TASK BRIEF » On how many lines of the records below does the string "Prestação" appear? Reply with only the number.

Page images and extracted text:
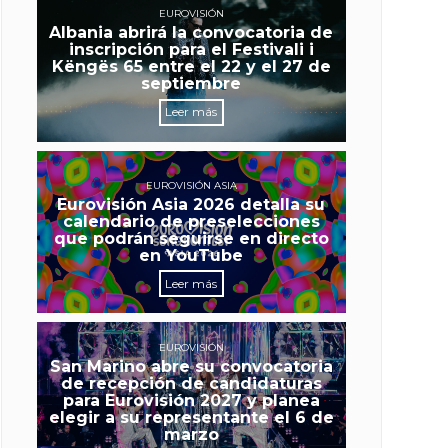
EUROVISIÓN
Albania abrirá la convocatoria de
inscripción para el Festivali i
Këngës 65 entre el 22 y el 27 de
septiembre
Leer más
EUROVISIÓN ASIA
Eurovisión Asia 2026 detalla su
calendario de preselecciones
que podrán seguirse en directo
en YouTube
Leer más
EUROVISIÓN
San Marino abre su convocatoria
de recepción de candidaturas
para Eurovisión 2027 y planea
elegir a su representante el 6 de
marzo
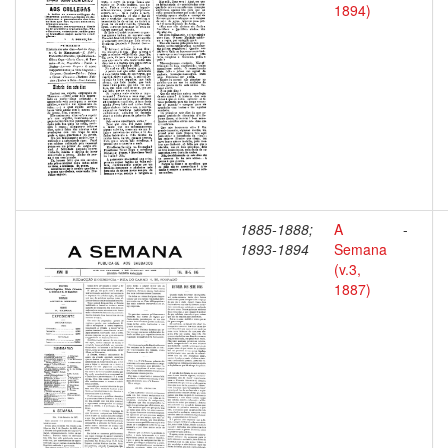
1894)
1885-1888;
A
-
1893-1894
Semana
(v.3,
1887)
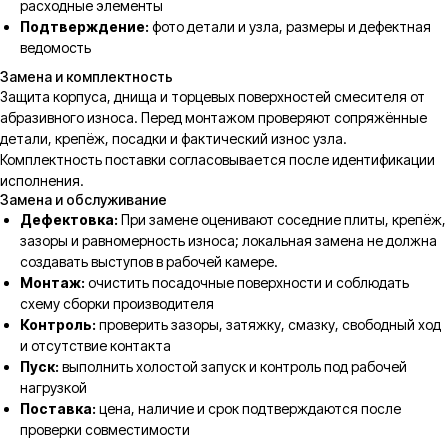
расходные элементы
Подтверждение:
фото детали и узла, размеры и дефектная
ведомость
Замена и комплектность
Защита корпуса, днища и торцевых поверхностей смесителя от
абразивного износа. Перед монтажом проверяют сопряжённые
детали, крепёж, посадки и фактический износ узла.
Комплектность поставки согласовывается после идентификации
исполнения.
Замена и обслуживание
Дефектовка:
При замене оценивают соседние плиты, крепёж,
зазоры и равномерность износа; локальная замена не должна
создавать выступов в рабочей камере.
Монтаж:
очистить посадочные поверхности и соблюдать
схему сборки производителя
Контроль:
проверить зазоры, затяжку, смазку, свободный ход
и отсутствие контакта
Пуск:
выполнить холостой запуск и контроль под рабочей
нагрузкой
Поставка:
цена, наличие и срок подтверждаются после
проверки совместимости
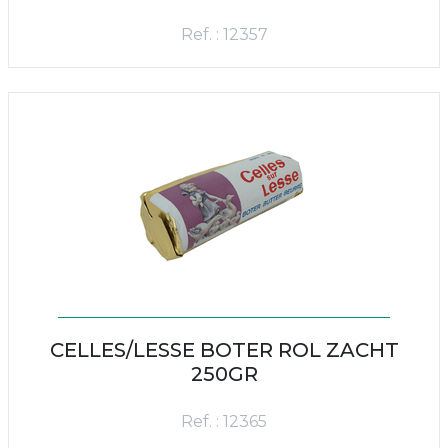
Ref. : 12357
CELLES/LESSE BOTER ROL ZACHT
250GR
Ref. : 12365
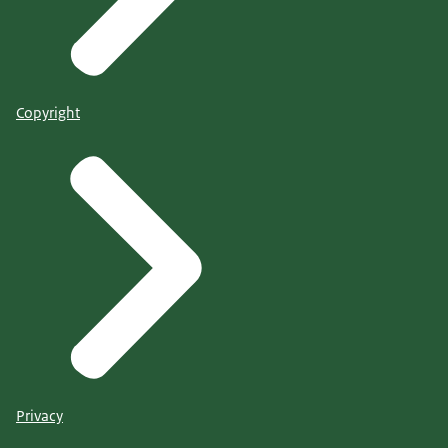
Copyright
Privacy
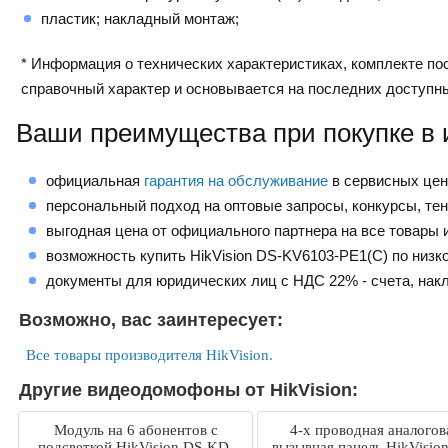
пластик; накладный монтаж;
* Информация о технических характеристиках, комплекте пос
справочный характер и основывается на последних доступн
Ваши преимущества при покупке в 
официальная
гарантия на обслуживание
в сервисных це
персональный подход на оптовые запросы, конкурсы, те
выгодная цена от официального партнера на все товары и
возможность купить HikVision DS-KV6103-PE1(C) по низк
документы для юридических лиц с НДС 22% - счета, нак
Возможно, вас заинтересует:
Все товары производителя HikVision.
Другие видеодомофоны от HikVision:
Модуль на 6 абонентов c
4-х проводная аналогов
подсветкой HikVision DS-KD-
вызывная панель HikVisio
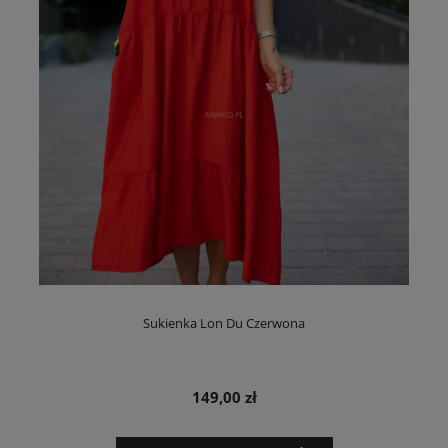
Sukienka Lon Du Czerwona
149,00 zł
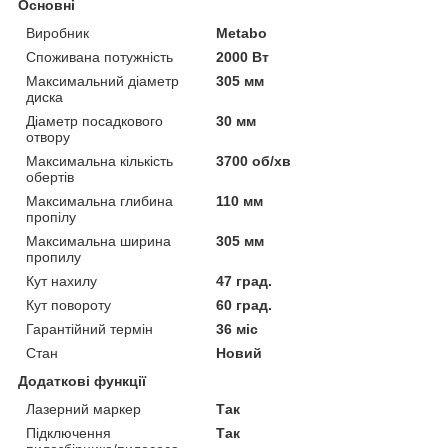
Основні
Виробник
Metabo
Споживана потужність
2000 Вт
Максимальний діаметр
305 мм
диска
Діаметр посадкового
30 мм
отвору
Максимальна кількість
3700 об/хв
обертів
Максимальна глибина
110 мм
пропілу
Максимальна ширина
305 мм
пропилу
Кут нахилу
47 град.
Кут повороту
60 град.
Гарантійний термін
36 міс
Стан
Новий
Додаткові функції
Лазерний маркер
Так
Підключення
Так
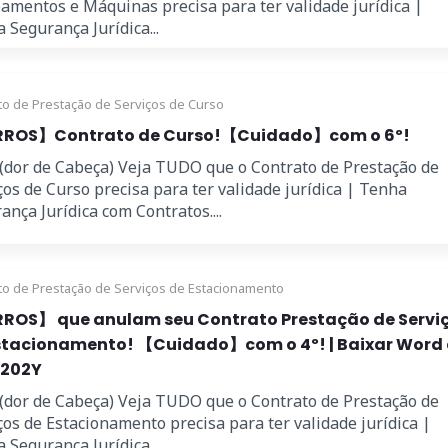
amentos e Máquinas precisa para ter validade jurídica |
 Segurança Jurídica...
to de Prestação de Serviços de Curso
ROS】Contrato de Curso!【Cuidado】com o 6º!
 (dor de Cabeça) Veja TUDO que o Contrato de Prestação de
ços de Curso precisa para ter validade jurídica | Tenha
ança Jurídica com Contratos....
to de Prestação de Serviços de Estacionamento
ROS】 que anulam seu Contrato Prestação de Servi
stacionamento! 【Cuidado】com o 4º! | Baixar Word 
 202Y
 (dor de Cabeça) Veja TUDO que o Contrato de Prestação de
ços de Estacionamento precisa para ter validade jurídica |
 Segurança Jurídica...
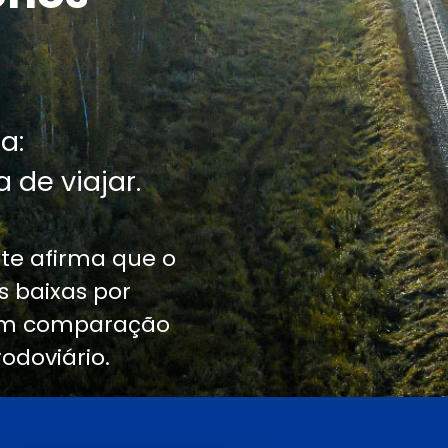
a:
 de viajar.
te afirma que o
 baixas por
 em comparação
odoviário.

RESPONSE FOR THIS EXERCISE » 5